Text provided:
- Opening Delimiter -

# Paint Curbs



## thefarmer4 (Mar 27, 2000)

Hello Everyone,

I'm trying to get my foot in the door of some local gas stations. They have white painted curbs around the pumps and biuldings. Around the building they want the old piant taken off and new base applied. Paint will be supplied by them.

What I need to know is a time estimate per linear foot to paint curbs (about 5" tall) and how long it would take to take the old paint off.

I have never done this and I don't even know what kind of brush or roller to use.

If anyone can help me I would greatly appreciate it.

Thanks


----------



## paul (May 13, 2001)

It seems a better place for this thread here than in the Landscaping forum


----------



## Larrytow (Dec 30, 2000)

- Closing Delimiter -

Data:
- Opening Delimiter -

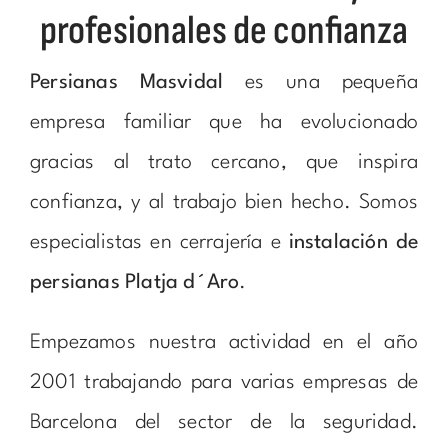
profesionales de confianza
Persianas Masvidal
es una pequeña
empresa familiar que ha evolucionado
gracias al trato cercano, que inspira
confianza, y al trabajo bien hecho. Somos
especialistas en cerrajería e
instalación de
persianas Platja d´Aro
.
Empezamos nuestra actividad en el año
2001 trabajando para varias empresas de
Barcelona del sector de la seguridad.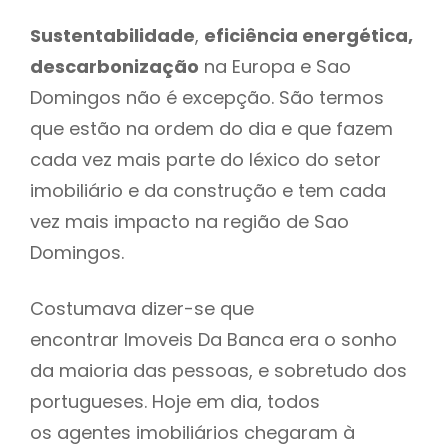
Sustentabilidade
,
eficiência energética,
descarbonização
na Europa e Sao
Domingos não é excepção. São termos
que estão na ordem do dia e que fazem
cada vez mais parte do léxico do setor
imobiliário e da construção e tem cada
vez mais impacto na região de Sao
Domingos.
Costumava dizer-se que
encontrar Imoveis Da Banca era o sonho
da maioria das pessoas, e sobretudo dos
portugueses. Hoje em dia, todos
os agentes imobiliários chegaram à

- Closing Delimiter -

What you will do:
**1)** Reproduce everything in the curb-painting thread from "I'm trying to" down to "old paint off.".
**2)** Pick up the forum thread on painting gas station curbs after its last line and continue it.

Expected results:
**1)**
I'm trying to get my foot in the door of some local gas stations. They have white painted curbs around the pumps and biuldings. Around the building they want the old piant taken off and new base applied. Paint will be supplied by them.

What I need to know is a time estimate per linear foot to paint curbs (about 5" tall) and how long it would take to take the old paint off.

**2)**
Hi Farmer, I owned a gas station for too many years ( glad I got out! )and have painted my curbs every 2 years. It dosent take all that much time to do it, about 45min for an average pump island. The paint they supply will be very good at hiding and covering. It's not required to get all the old paint off; just the loose stuff. I did it with the pressure washer then let it dry good then paint right over whats left. To apply the paint, a 4" brush works better than a roller because of the uneven surface. Slower, but one coat and your done. Have no idea what you should charge for this service; I always had my parttime night guys do it.

Under no circumstances should you let them talk you into painting the tops of the islands. It gets too slippery when wet or gas gets spilled on it. Companies have been sued on account of this. You dont need that hassle!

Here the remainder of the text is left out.